* **Action item**:
Where the line with "Annotated regions visible" appears below, start writing out lines exactly, and finish with the line with "42, 286, 164]", which is included; write out nothing else.

* **Data for the task**:
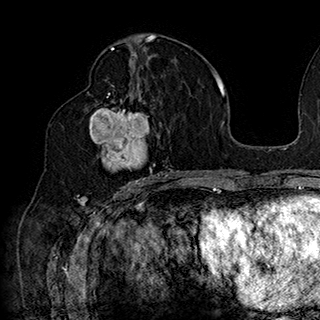
Breast MRI (dynamic contrast-enhanced), one axial slice; slice 93 of 180 in the series (ordered by position); cropped to one breast; dynamic contrast-enhanced series, time point 2 of 7 at this slice position (early post-contrast); 1.5 T; TE 2.8 ms, TR 5.4 ms; 320 × 320 image matrix, field of view 225 × 225 mm. Female patient.
Structures marked on this image (semi-automatically segmented with operator editing):
- enhancing-tissue mask used for the functional tumour volume (all voxels passing the contrast-enhancement thresholds inside the analysis volume; usually the tumour): bounding box <87,91,169,186> (left, top, right, bottom; pixels)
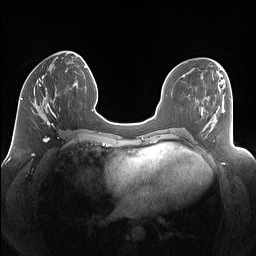
Breast MRI (dynamic contrast-enhanced), one axial slice; slice 49 of 160 in the series (ordered by position); dynamic contrast-enhanced series, time point 2 of 7 at this slice position (early post-contrast); 1.5 T; TE 1.4 ms, TR 5 ms; 1.25 mm slice thickness; 256 × 256 image matrix, field of view 340 × 340 mm. Female patient.
Outlined on this slice (semi-automatically segmented with operator editing):
- enhancing-tissue mask used for the functional tumour volume (all voxels passing the contrast-enhancement thresholds inside the analysis volume; usually the tumour): box from (x=32, y=77) to (x=60, y=125) px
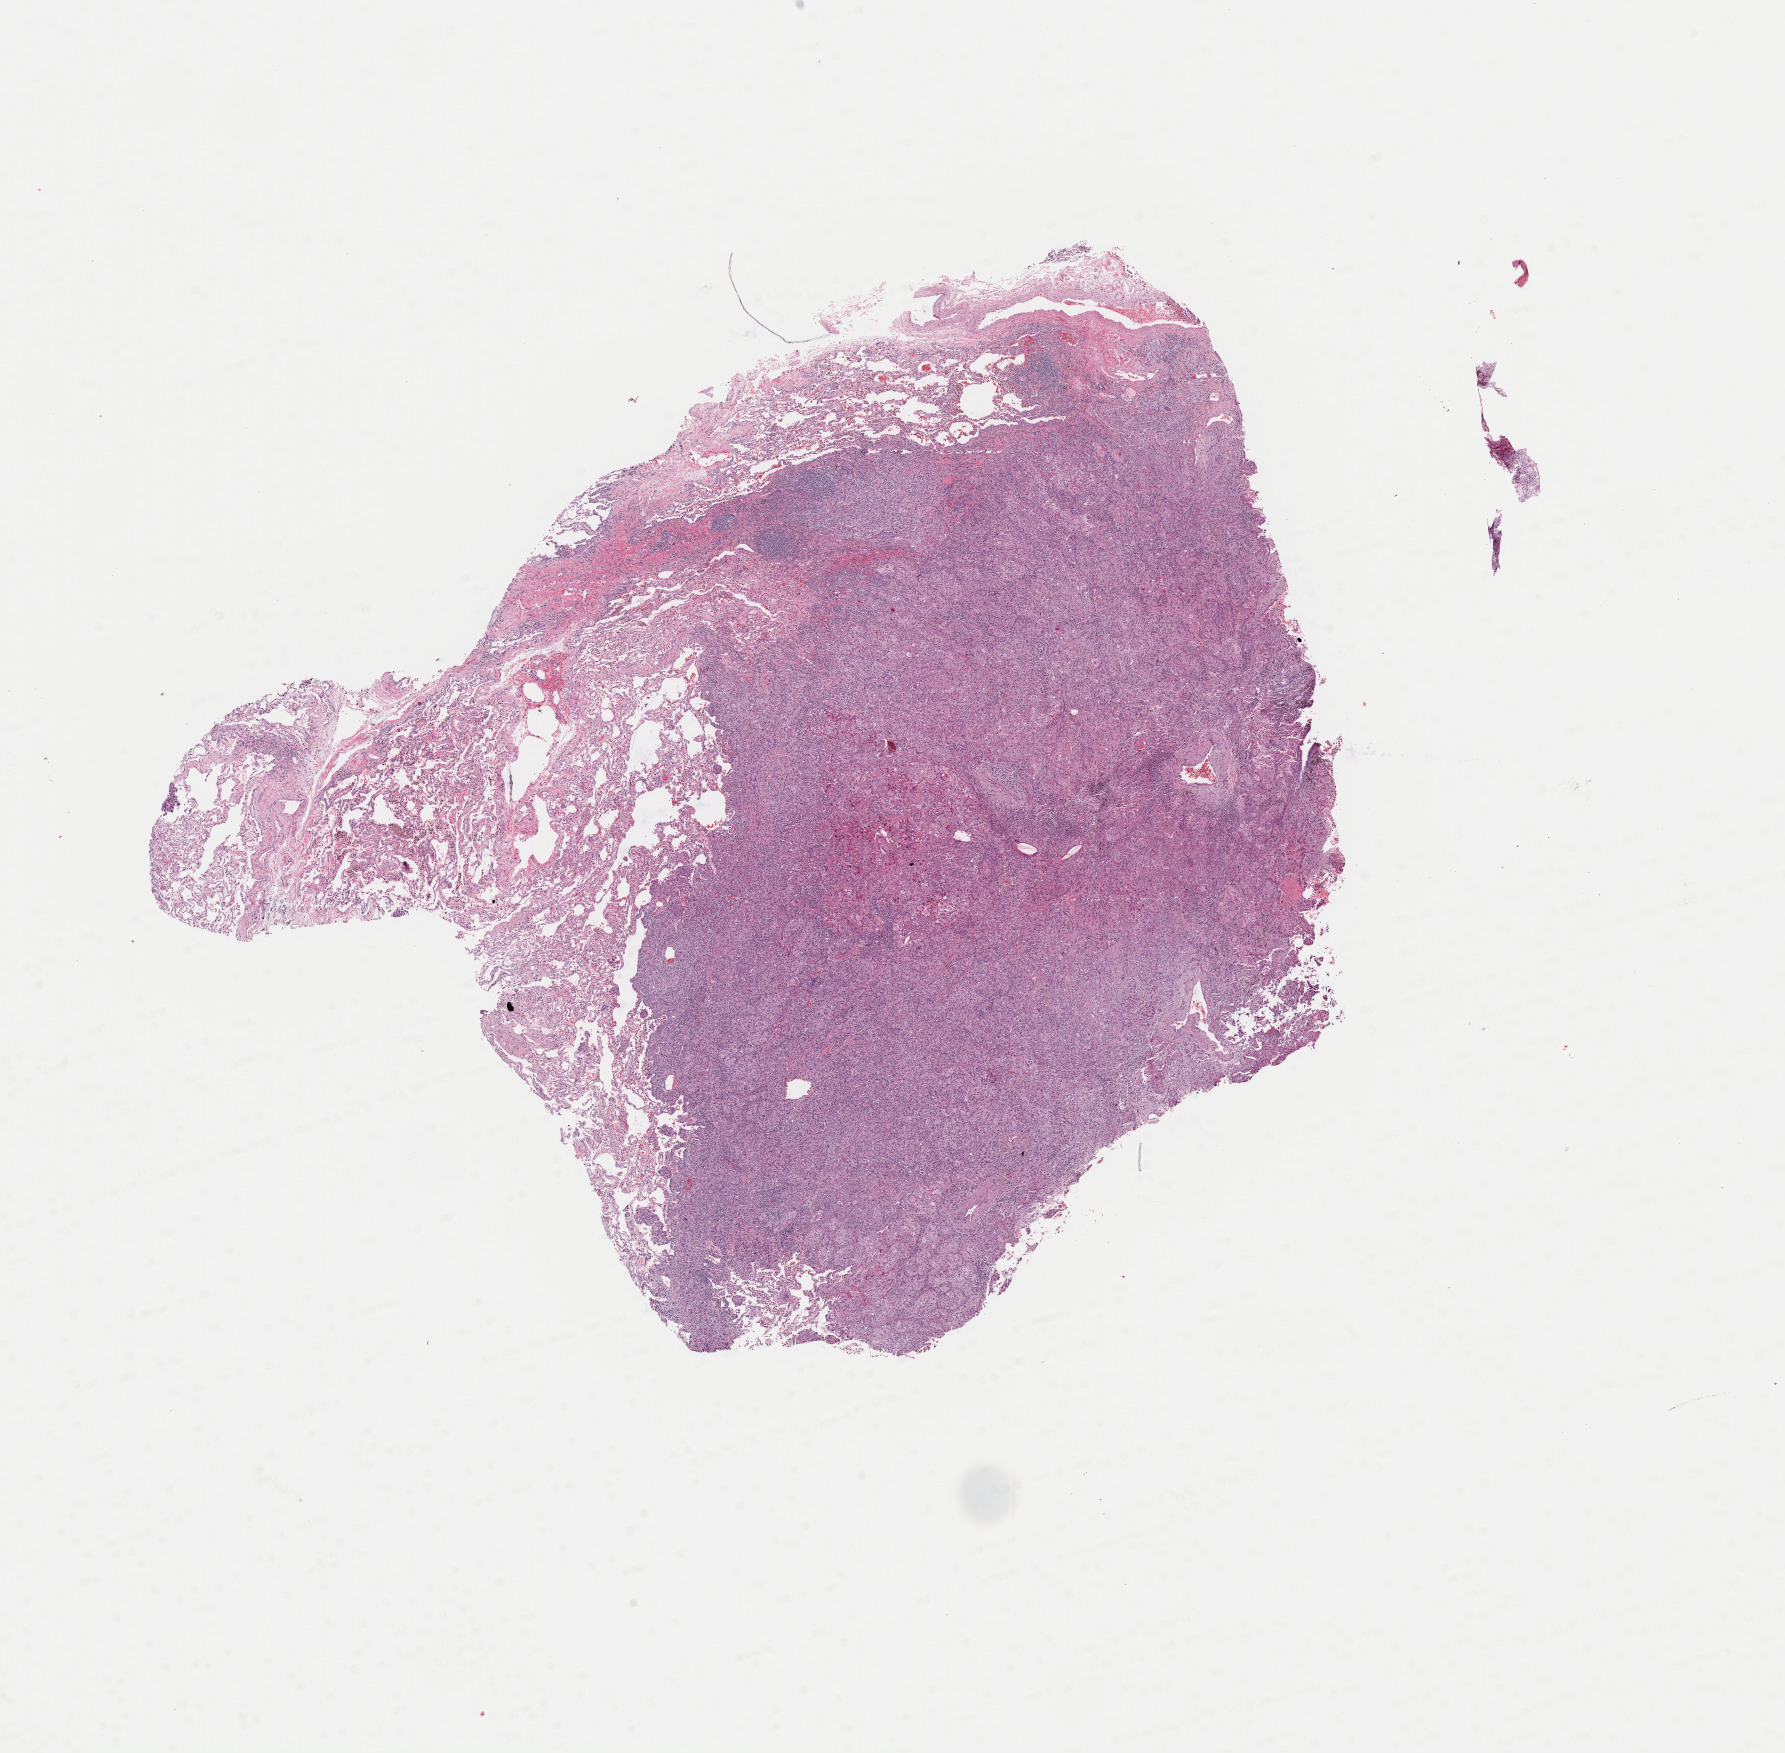
Hematoxylin and eosin (H&E) stained whole-slide image, low-resolution overview of the scanned area, about 14.1 x 13.8 mm. Frozen section. Lung, primary tumour sample. Male patient; age at initial diagnosis 59 years. Composition of this section per pathologist review: tumour cells 75%, tumour nuclei 75%, normal cells 2%, stromal cells 22%, necrosis 1%. Infiltration values recorded for this section: lymphocyte infiltration 5%, monocyte infiltration 2%, neutrophil infiltration 3%.
• AJCC pathologic stage: IB (6th edition)
• pathologic diagnosis: Adenocarcinoma, NOS (upper lobe, lung)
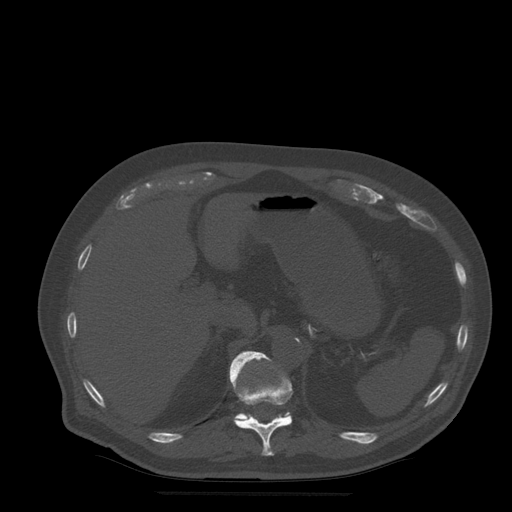
CT including the spine, one axial slice; slice 238 of 522 in the series (ordered by position); bone window (W 1800 / L 400 HU); 1.25 mm slice thickness; 512 × 512 image matrix, field of view 420 × 420 mm. Patient age 72 years. Case-level facts recorded for this patient, not image findings: primary cancer: prostate.
Outlined on this slice (semi-automatically segmented with operator editing):
- T11 vertebra: bounding box <233,353,293,456> (left, top, right, bottom; pixels)
- T12 vertebra: <230,351,290,420>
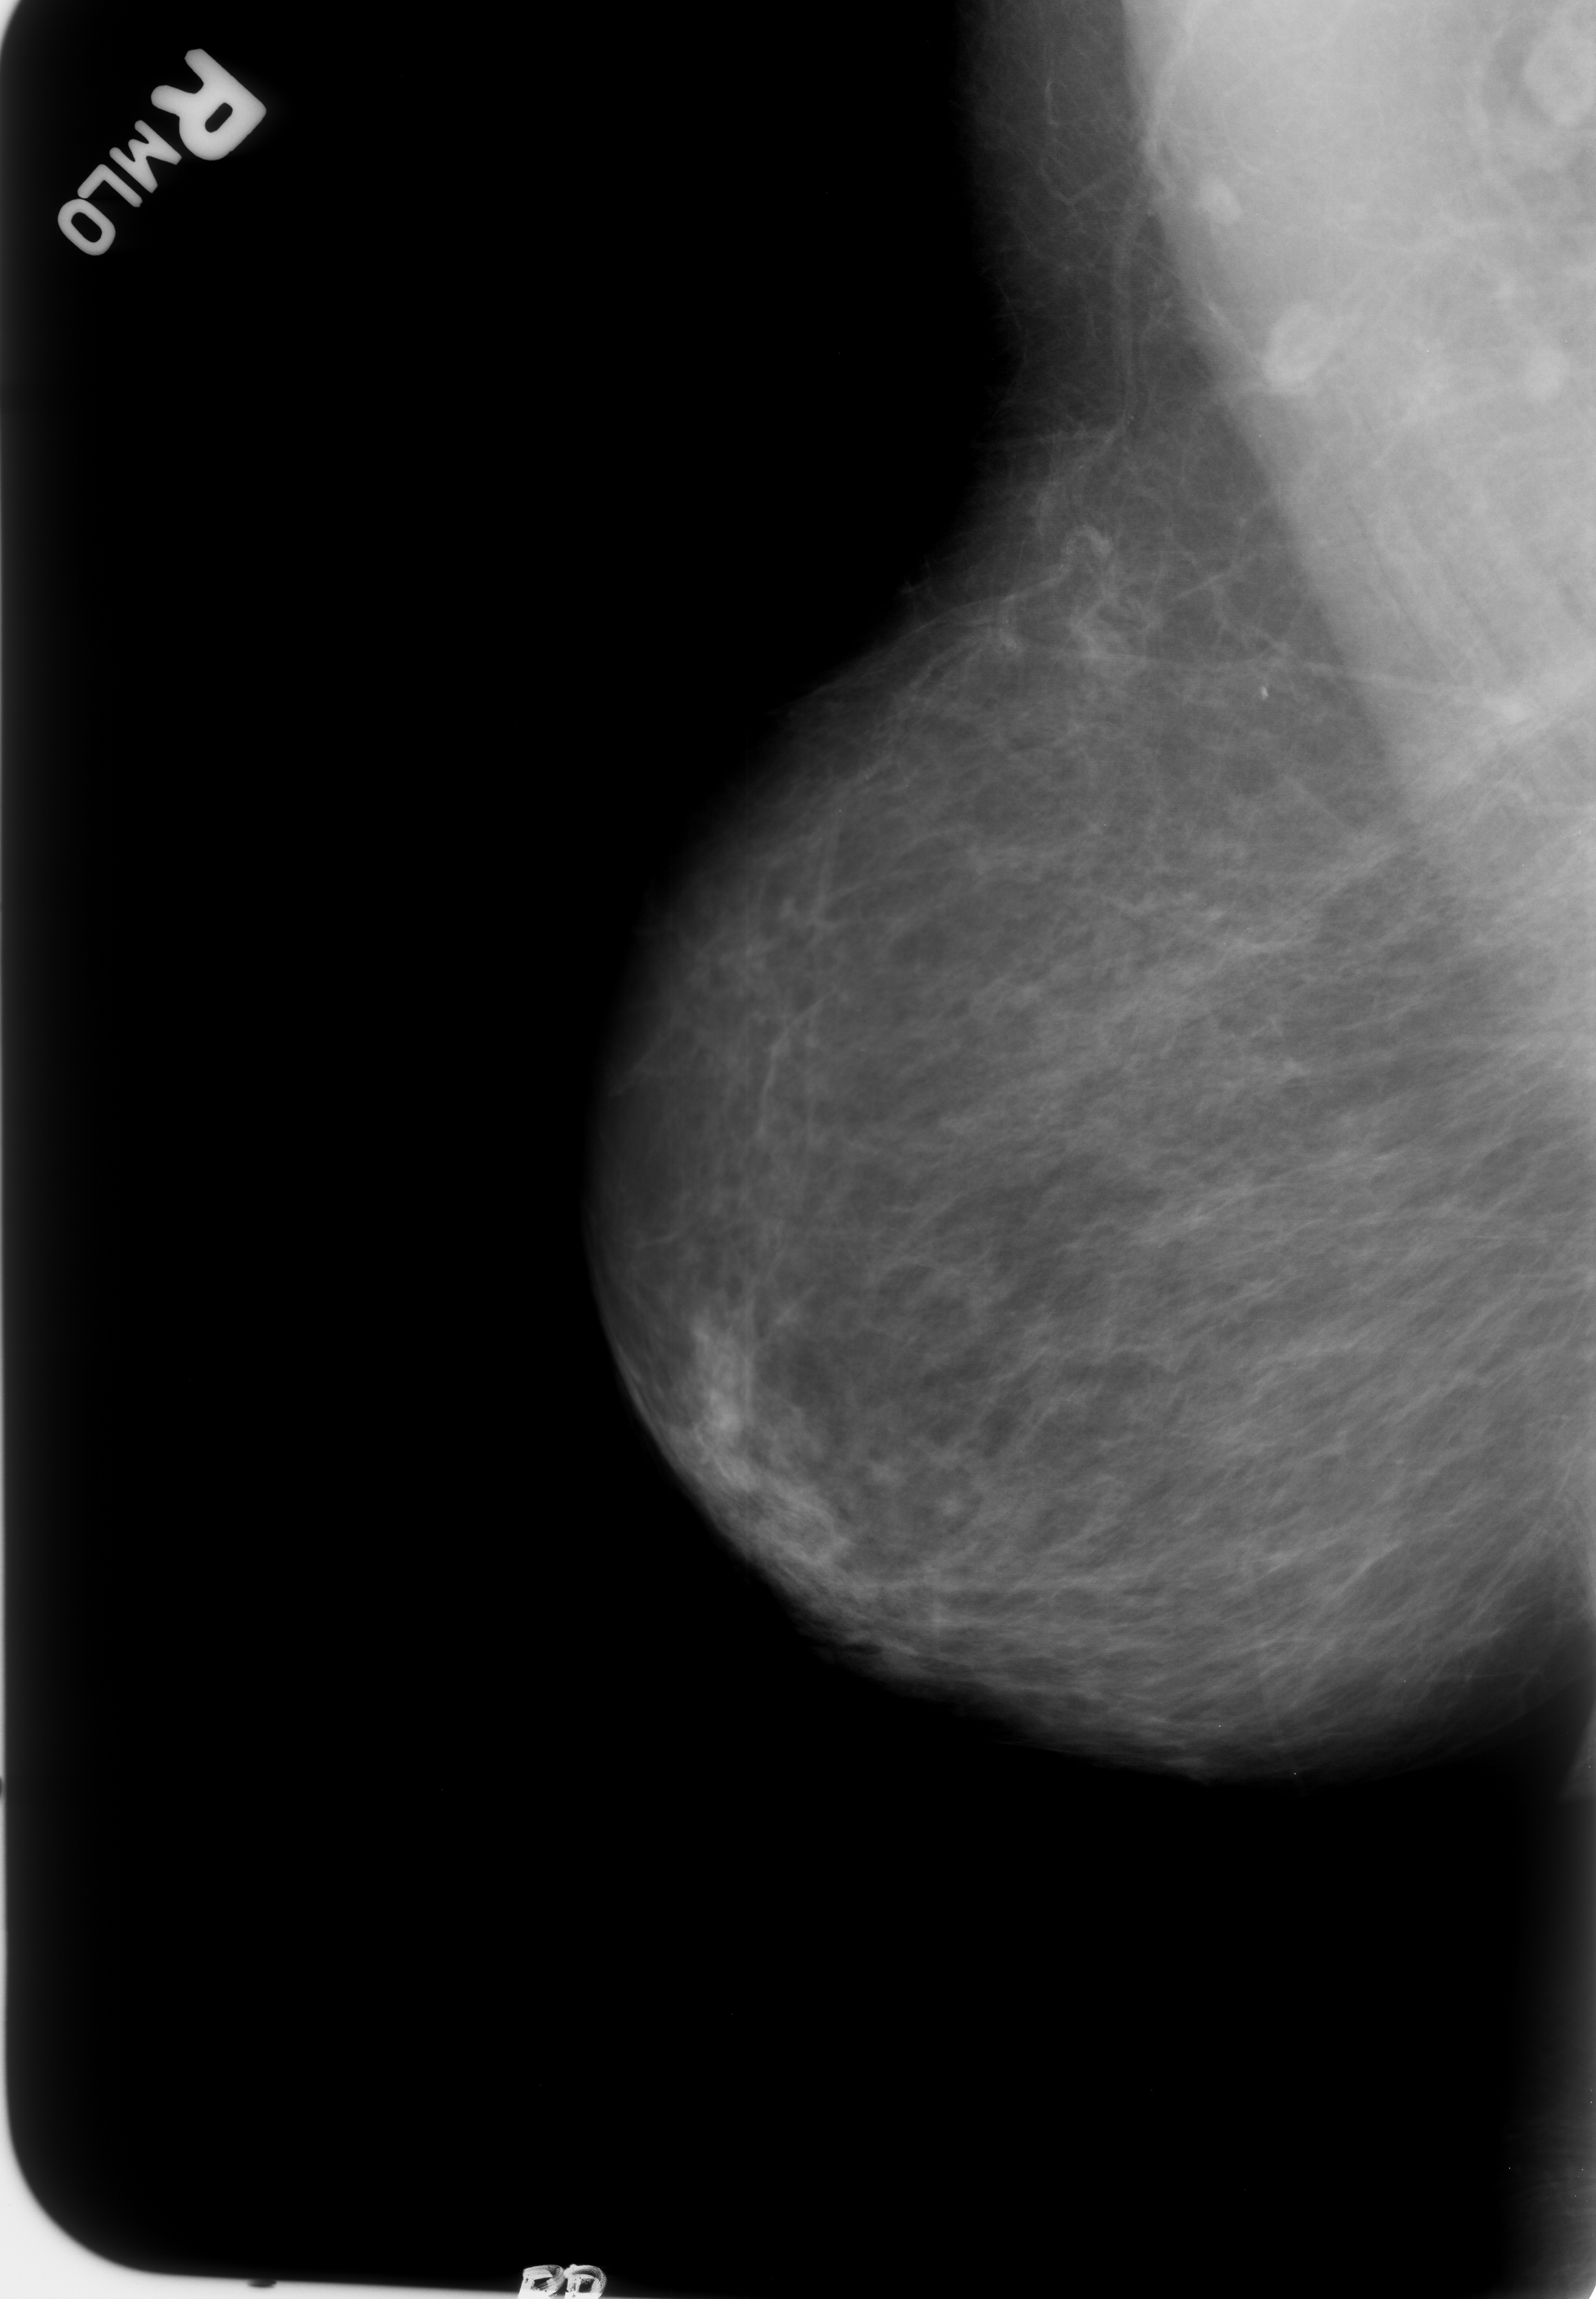
Mammogram (digitized film); right breast; MLO view; BI-RADS breast density category 1 (scale 1–4); 1596 × 2299 image matrix.
Expert-marked regions of interest on this film, with their recorded descriptors:
- Finding 1 of 3: mass, shape oval / lymph node, margins circumscribed; BI-RADS assessment category 2; subtlety rating 4 on a 1 (subtle) to 5 (obvious) scale; outcome (as recorded, no biopsy): benign without callback (not worked up further): bounding box (x1, y1, x2, y2) in pixels: (1173, 168, 1252, 242)
- Finding 2 of 3: mass, shape oval / lymph node, margins circumscribed; BI-RADS assessment category 2; subtlety rating 4 on a 1 (subtle) to 5 (obvious) scale; benign; no additional work-up was recommended (outcome (as recorded, no biopsy): benign without callback): (1244, 302, 1347, 402)
- Finding 3 of 3: mass, shape oval / lymph node, margins circumscribed; BI-RADS assessment category 2; subtlety rating 4 on a 1 (subtle) to 5 (obvious) scale; benign; no additional work-up was recommended (outcome (as recorded, no biopsy): benign without callback): (1504, 325, 1583, 408)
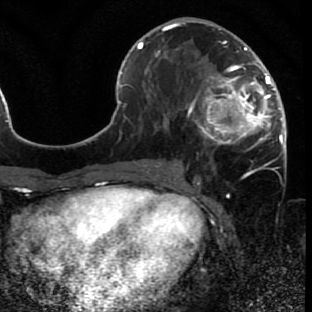
Breast MRI (dynamic contrast-enhanced), one axial slice. Position 31 of 80 along the scan axis. Cropped to one breast. Dynamic contrast-enhanced series, time point 2 of 7 at this slice position (early post-contrast). 1.5 T. TE 2.6 ms, TR 5.7 ms. 2 mm slice thickness. 312 × 312 image matrix. Female patient.
Annotated regions visible in this slice (semi-automatically segmented with operator editing):
- enhancing-tissue mask used for the functional tumour volume (all voxels passing the contrast-enhancement thresholds inside the analysis volume; usually the tumour): bounding box [x1, y1, x2, y2] px = [176, 42, 286, 164]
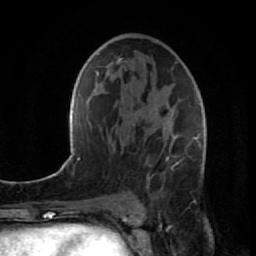
Breast MRI (dynamic contrast-enhanced), one axial slice; position 48 of 80 along the scan axis; cropped to one breast; dynamic contrast-enhanced series, time point 2 of 7 at this slice position (early post-contrast); 1.5 T; TE 2.6 ms, TR 5.7 ms; 2 mm slice thickness; 256 × 256 image matrix, field of view 160 × 160 mm. Female patient.
Structures marked on this image (semi-automatic segmentation, software-assisted and operator-edited):
- enhancing-tissue mask used for the functional tumour volume (all voxels passing the contrast-enhancement thresholds inside the analysis volume; usually the tumour): box from (x=146, y=62) to (x=206, y=195) px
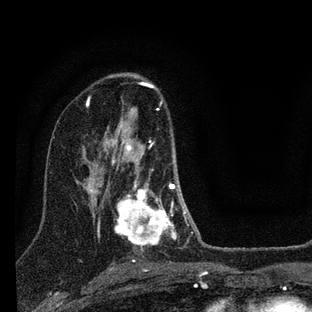
Breast MRI (dynamic contrast-enhanced), one axial slice. Cropped to one breast. Dynamic contrast-enhanced series, time point 2 of 7 at this slice position (early post-contrast). 3 T. TE 2.2 ms, TR 6 ms. 312 × 312 image matrix, field of view 171 × 171 mm. Female patient.
Outlined on this slice (semi-automatic segmentation, software-assisted and operator-edited):
- enhancing-tissue mask used for the functional tumour volume (all voxels passing the contrast-enhancement thresholds inside the analysis volume; usually the tumour): bounding box <109,110,193,251> (left, top, right, bottom; pixels)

* **Answer section**:
Annotated regions visible in this slice (semi-automatically segmented with operator editing):
- enhancing-tissue mask used for the functional tumour volume (all voxels passing the contrast-enhancement thresholds inside the analysis volume; usually the tumour): bounding box [x1, y1, x2, y2] px = [176, 42, 286, 164]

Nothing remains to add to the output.